In W41, Ukrainian FOB wheat prices remained stable week-on-week (WoW) but increased 4.35% MoM and 20% YoY, reaching USD 0.24/kg. This price rise is mainly due to concerns over drought conditions threatening winter wheat planting for the 2025 harvest. Compounded by the ongoing war, adverse weather has reduced the area sown with winter wheat to approximately 4.2 million hectares (ha) in 2024, down from 4.4 million ha last year. The anticipated smaller harvest and lower carryover stocks have further decreased the exportable surplus, contributing to the upward pressure on prices.
Egypt should actively diversify its wheat sourcing to reduce dependence on traditional suppliers like France. This can be achieved by forging partnerships with emerging suppliers, mainly from Russia and Ukraine, which have been increasing their wheat production capacities. Egypt can enhance its negotiating power by establishing contracts with multiple suppliers, ensuring a more stable and resilient supply chain, especially in light of geopolitical tensions that may affect trade routes and pricing. Engaging in long-term contracts with Russian and Ukrainian exporters can help secure favorable pricing while mitigating the risks of price volatility associated with relying on a single source. Furthermore, exploring collaborations with countries with a surplus of wheat can open up new avenues for trade and reduce vulnerabilities in the face of global supply chain disruptions.

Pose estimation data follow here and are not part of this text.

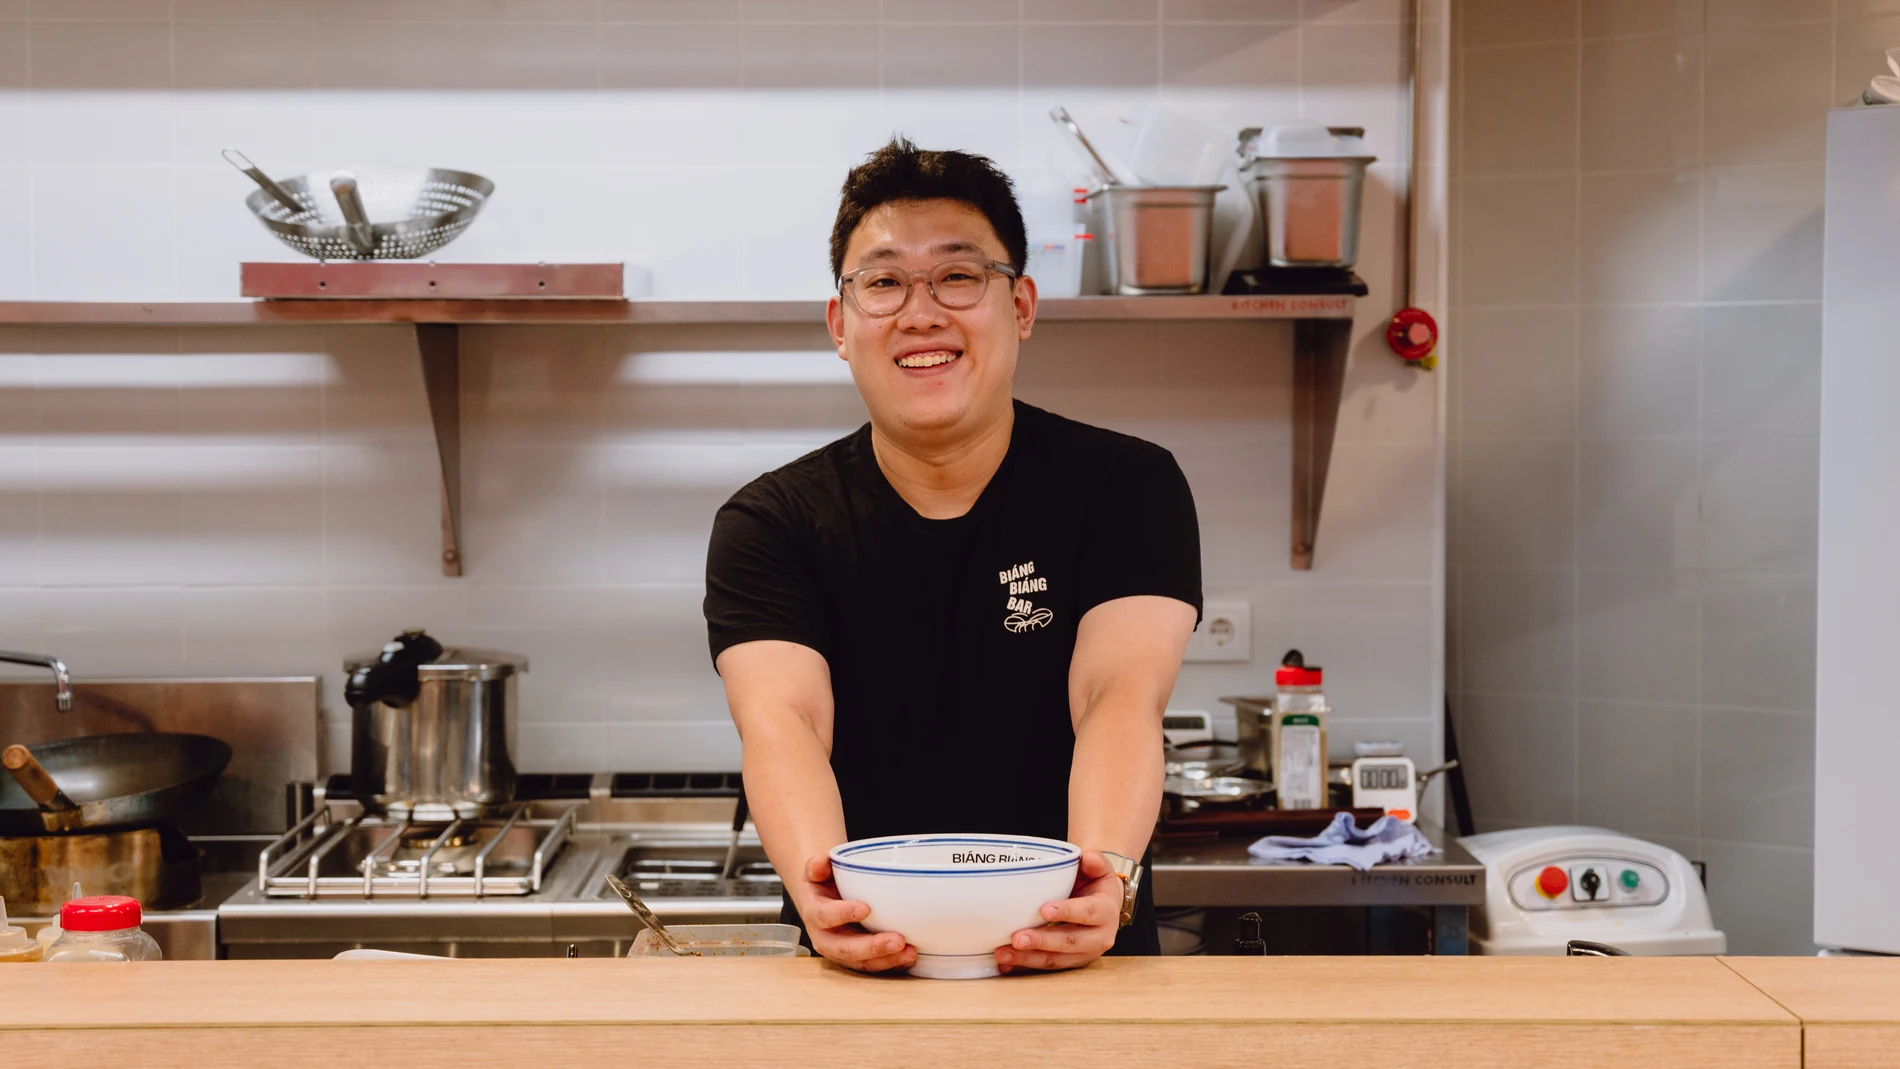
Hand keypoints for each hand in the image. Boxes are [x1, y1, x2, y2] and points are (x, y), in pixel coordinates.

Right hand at [796, 854, 916, 972]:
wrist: (822, 901)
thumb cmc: (823, 884)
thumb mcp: (817, 871)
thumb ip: (818, 865)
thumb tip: (821, 862)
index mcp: (814, 914)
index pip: (824, 916)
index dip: (843, 914)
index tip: (866, 908)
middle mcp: (825, 939)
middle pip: (845, 949)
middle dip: (872, 947)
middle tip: (897, 941)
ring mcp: (841, 952)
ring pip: (861, 963)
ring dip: (887, 961)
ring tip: (910, 952)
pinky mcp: (857, 960)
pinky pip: (873, 967)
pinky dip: (892, 965)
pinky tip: (909, 958)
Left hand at [995, 851, 1121, 972]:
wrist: (1104, 906)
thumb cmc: (1096, 885)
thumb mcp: (1100, 869)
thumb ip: (1095, 862)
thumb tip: (1086, 858)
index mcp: (1105, 912)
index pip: (1087, 913)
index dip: (1067, 912)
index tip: (1044, 911)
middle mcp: (1099, 937)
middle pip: (1069, 942)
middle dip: (1042, 942)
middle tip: (1017, 938)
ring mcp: (1084, 954)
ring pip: (1056, 960)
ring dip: (1029, 959)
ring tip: (1004, 953)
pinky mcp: (1070, 963)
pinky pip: (1047, 967)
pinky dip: (1025, 966)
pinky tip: (1006, 965)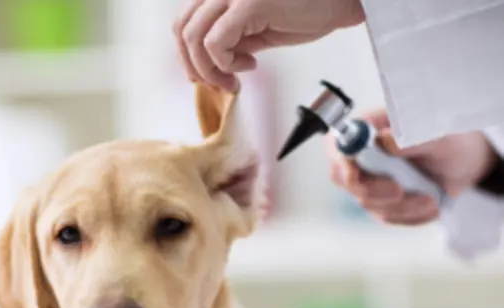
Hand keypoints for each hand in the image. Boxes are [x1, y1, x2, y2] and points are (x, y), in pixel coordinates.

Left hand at [173, 0, 364, 90]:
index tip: (206, 74)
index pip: (183, 21)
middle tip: (217, 83)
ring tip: (234, 79)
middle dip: (194, 65)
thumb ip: (229, 38)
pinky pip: (216, 43)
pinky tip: (250, 65)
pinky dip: (226, 64)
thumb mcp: (255, 27)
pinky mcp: (248, 3)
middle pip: (182, 29)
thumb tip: (206, 64)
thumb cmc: (305, 10)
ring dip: (210, 69)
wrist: (342, 0)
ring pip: (195, 38)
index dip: (187, 54)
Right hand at [326, 108, 497, 224]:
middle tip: (400, 191)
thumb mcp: (436, 133)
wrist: (464, 162)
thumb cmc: (448, 140)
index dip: (342, 163)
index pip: (338, 147)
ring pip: (369, 202)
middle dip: (375, 191)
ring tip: (430, 197)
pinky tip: (429, 204)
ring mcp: (368, 183)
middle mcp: (359, 158)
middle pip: (347, 181)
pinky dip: (410, 214)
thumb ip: (408, 137)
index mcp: (364, 130)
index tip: (355, 176)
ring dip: (402, 205)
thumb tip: (383, 140)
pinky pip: (387, 216)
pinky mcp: (381, 203)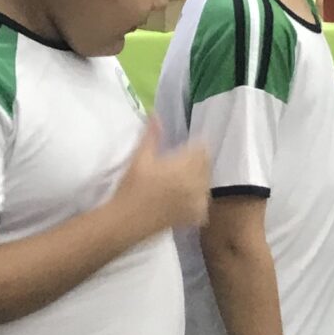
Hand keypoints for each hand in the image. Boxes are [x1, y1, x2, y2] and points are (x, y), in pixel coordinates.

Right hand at [111, 120, 210, 236]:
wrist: (127, 221)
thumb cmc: (131, 187)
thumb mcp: (140, 158)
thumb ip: (151, 135)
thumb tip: (155, 113)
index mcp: (184, 166)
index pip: (202, 148)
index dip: (195, 145)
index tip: (185, 147)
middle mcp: (196, 182)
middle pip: (206, 164)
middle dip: (197, 161)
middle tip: (180, 163)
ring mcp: (198, 201)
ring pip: (206, 182)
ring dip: (199, 179)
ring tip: (181, 181)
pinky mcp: (196, 216)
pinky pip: (205, 201)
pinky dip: (198, 198)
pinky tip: (184, 198)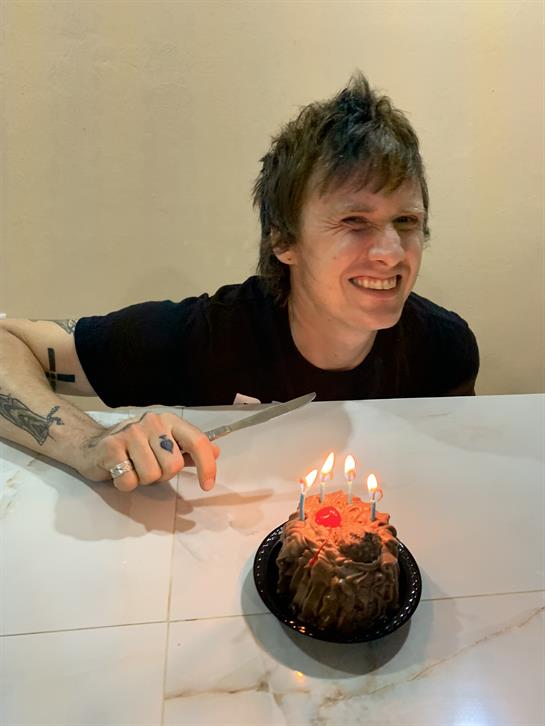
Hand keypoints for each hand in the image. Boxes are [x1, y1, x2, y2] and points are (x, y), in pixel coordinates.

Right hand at [80, 412, 219, 491]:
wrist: (91, 445)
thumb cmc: (132, 447)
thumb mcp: (162, 445)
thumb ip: (188, 450)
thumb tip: (216, 452)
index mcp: (169, 420)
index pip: (197, 441)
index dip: (206, 466)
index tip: (207, 485)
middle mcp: (152, 422)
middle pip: (173, 465)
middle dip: (163, 475)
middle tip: (149, 468)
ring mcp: (131, 433)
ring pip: (152, 475)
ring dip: (143, 480)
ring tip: (133, 468)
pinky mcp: (112, 447)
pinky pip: (130, 480)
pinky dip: (126, 484)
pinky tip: (119, 472)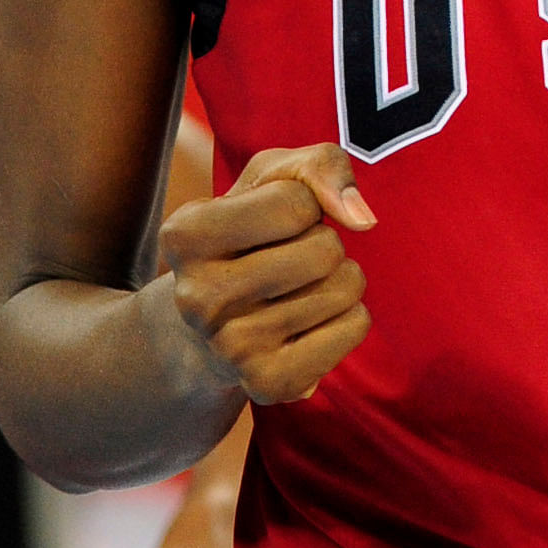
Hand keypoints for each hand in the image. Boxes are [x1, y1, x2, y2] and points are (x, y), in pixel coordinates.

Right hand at [152, 143, 371, 404]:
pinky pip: (355, 326)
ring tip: (300, 291)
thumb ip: (319, 164)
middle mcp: (198, 297)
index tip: (275, 224)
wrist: (208, 331)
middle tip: (292, 261)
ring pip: (347, 287)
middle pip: (325, 249)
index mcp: (186, 235)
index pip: (296, 201)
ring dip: (340, 279)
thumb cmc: (248, 236)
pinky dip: (350, 316)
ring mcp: (231, 347)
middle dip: (326, 244)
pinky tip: (311, 323)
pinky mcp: (269, 383)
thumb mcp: (269, 180)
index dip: (304, 205)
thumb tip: (362, 216)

A comprehensive marketing strategy should be implemented to effectively promote the high quality and competitive pricing of Egyptian wheat, targeting emerging markets, particularly in Southeast Asia and Africa. This could involve collaborating with trade associations and agricultural bodies to organize promotional events highlighting Egyptian wheat's benefits, such as its quality and adaptability to various culinary uses. Participation in international trade fairs and food expos can increase visibility and facilitate direct connections with potential buyers and importers. Additionally, leveraging digital marketing tools, including social media platforms and online trade portals, can help reach a broader audience and create brand awareness for Egyptian wheat in new markets. By emphasizing Egyptian wheat's unique qualities and advantages, such as its suitability for diverse food applications, Egypt can stimulate demand and ultimately increase export volumes.
Egypt should prioritize investments in transportation and storage infrastructure to enhance its export capabilities. Improving logistics networks, such as ports and road systems, will facilitate smoother and more efficient wheat exports, reducing delays and costs associated with transportation. Moreover, expanding storage facilities will help mitigate risks related to supply chain disruptions, allowing Egypt to maintain a buffer stock and respond promptly to market demands. Alongside infrastructure improvements, developing robust risk management strategies is essential to address the impacts of adverse weather on wheat production. Collaborating with agricultural experts to establish best practices for wheat cultivation can lead to higher yields and better crop resilience. Implementing advanced technologies, such as precision agriculture and data analytics for yield forecasting, will enhance market analysis capabilities, allowing Egyptian exporters to make informed decisions based on market trends and fluctuations. By investing in infrastructure and risk management, Egypt can ensure a more resilient and competitive position in the global wheat market.